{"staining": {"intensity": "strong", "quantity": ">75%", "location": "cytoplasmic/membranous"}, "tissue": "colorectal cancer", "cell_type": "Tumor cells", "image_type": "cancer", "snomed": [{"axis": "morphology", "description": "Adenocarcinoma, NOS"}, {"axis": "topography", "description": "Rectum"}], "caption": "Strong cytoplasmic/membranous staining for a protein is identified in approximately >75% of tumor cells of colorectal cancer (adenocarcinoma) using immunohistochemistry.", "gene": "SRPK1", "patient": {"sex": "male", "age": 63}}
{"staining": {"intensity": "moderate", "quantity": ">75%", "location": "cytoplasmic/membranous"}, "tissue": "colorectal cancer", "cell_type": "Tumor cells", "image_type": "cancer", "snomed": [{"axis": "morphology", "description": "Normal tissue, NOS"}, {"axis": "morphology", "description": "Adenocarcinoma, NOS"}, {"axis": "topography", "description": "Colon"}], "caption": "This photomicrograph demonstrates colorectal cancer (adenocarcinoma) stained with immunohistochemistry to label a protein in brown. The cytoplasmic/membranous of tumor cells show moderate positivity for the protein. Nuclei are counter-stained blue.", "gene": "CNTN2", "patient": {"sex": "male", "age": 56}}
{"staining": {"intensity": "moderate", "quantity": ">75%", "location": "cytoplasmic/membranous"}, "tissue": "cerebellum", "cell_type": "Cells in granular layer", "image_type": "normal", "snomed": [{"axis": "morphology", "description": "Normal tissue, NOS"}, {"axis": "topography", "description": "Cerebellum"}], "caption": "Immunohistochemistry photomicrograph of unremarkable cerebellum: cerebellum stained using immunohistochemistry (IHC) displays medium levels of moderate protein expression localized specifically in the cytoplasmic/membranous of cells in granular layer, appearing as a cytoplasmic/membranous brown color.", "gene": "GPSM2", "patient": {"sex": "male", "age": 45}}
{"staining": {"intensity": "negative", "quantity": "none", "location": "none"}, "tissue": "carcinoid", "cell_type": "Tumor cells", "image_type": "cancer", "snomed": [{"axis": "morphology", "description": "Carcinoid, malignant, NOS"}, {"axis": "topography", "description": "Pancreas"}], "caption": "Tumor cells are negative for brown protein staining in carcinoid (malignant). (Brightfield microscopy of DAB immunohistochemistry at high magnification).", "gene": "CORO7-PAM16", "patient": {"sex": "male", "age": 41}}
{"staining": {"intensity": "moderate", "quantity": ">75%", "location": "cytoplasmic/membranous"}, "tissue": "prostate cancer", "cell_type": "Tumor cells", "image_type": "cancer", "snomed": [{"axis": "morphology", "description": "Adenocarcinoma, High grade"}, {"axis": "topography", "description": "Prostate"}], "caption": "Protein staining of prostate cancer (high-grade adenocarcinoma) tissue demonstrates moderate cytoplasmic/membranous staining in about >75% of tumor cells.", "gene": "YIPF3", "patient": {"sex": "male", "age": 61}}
##############################
## [What to produce]
Your task is to reproduce the entries exactly, starting at the first line and ending with the line containing "photomicrograph of unremarkable".

## [Exercise answer]
{"staining": {"intensity": "strong", "quantity": ">75%", "location": "cytoplasmic/membranous"}, "tissue": "colorectal cancer", "cell_type": "Tumor cells", "image_type": "cancer", "snomed": [{"axis": "morphology", "description": "Adenocarcinoma, NOS"}, {"axis": "topography", "description": "Rectum"}], "caption": "Strong cytoplasmic/membranous staining for a protein is identified in approximately >75% of tumor cells of colorectal cancer (adenocarcinoma) using immunohistochemistry.", "gene": "SRPK1", "patient": {"sex": "male", "age": 63}}
{"staining": {"intensity": "moderate", "quantity": ">75%", "location": "cytoplasmic/membranous"}, "tissue": "colorectal cancer", "cell_type": "Tumor cells", "image_type": "cancer", "snomed": [{"axis": "morphology", "description": "Normal tissue, NOS"}, {"axis": "morphology", "description": "Adenocarcinoma, NOS"}, {"axis": "topography", "description": "Colon"}], "caption": "This photomicrograph demonstrates colorectal cancer (adenocarcinoma) stained with immunohistochemistry to label a protein in brown. The cytoplasmic/membranous of tumor cells show moderate positivity for the protein. Nuclei are counter-stained blue.", "gene": "CNTN2", "patient": {"sex": "male", "age": 56}}
{"staining": {"intensity": "moderate", "quantity": ">75%", "location": "cytoplasmic/membranous"}, "tissue": "cerebellum", "cell_type": "Cells in granular layer", "image_type": "normal", "snomed": [{"axis": "morphology", "description": "Normal tissue, NOS"}, {"axis": "topography", "description": "Cerebellum"}], "caption": "Immunohistochemistry photomicrograph of unremarkable cerebellum: cerebellum stained using immunohistochemistry (IHC) displays medium levels of moderate protein expression localized specifically in the cytoplasmic/membranous of cells in granular layer, appearing as a cytoplasmic/membranous brown color.", "gene": "GPSM2", "patient": {"sex": "male", "age": 45}}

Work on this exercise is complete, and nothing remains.